EXCERPTED DATA —
□ □ □ □
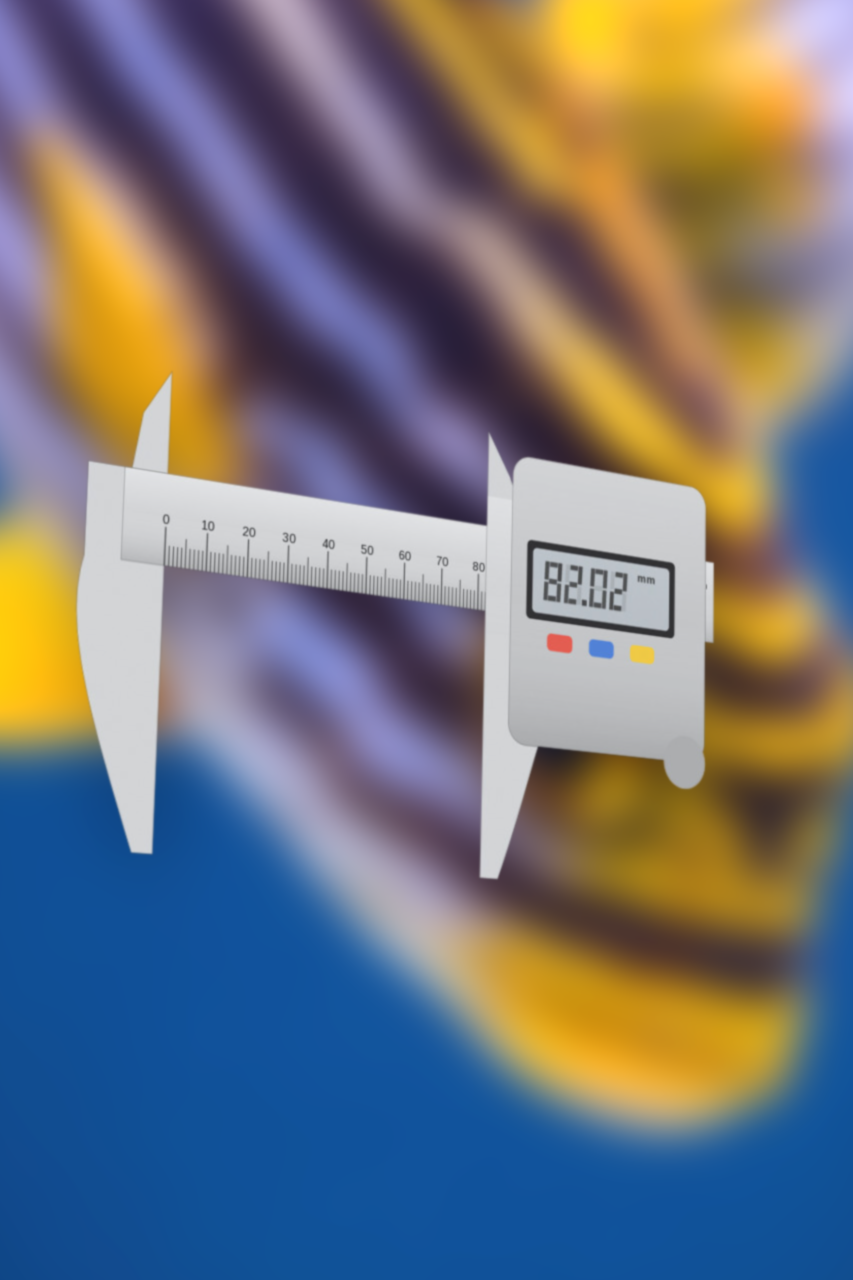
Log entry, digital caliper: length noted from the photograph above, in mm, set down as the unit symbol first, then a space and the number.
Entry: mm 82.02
□ □ □ □
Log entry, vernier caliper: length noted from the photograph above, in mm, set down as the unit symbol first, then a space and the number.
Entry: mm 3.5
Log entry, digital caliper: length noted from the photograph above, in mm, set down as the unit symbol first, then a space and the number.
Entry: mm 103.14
□ □ □ □
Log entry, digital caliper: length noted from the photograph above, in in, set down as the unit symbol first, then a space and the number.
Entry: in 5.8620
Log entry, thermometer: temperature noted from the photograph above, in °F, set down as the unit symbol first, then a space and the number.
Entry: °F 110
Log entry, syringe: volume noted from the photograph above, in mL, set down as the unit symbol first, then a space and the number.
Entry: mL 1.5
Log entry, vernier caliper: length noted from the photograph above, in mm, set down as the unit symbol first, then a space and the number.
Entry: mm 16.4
□ □ □ □
TASK PROMPT — Set down again, unchanged, the lines of the records between the line holding "in, set down" and the line holding "Entry: mm 16.4", inclusive.

FINISHED TASK —
Log entry, digital caliper: length noted from the photograph above, in in, set down as the unit symbol first, then a space and the number.
Entry: in 5.8620
Log entry, thermometer: temperature noted from the photograph above, in °F, set down as the unit symbol first, then a space and the number.
Entry: °F 110
Log entry, syringe: volume noted from the photograph above, in mL, set down as the unit symbol first, then a space and the number.
Entry: mL 1.5
Log entry, vernier caliper: length noted from the photograph above, in mm, set down as the unit symbol first, then a space and the number.
Entry: mm 16.4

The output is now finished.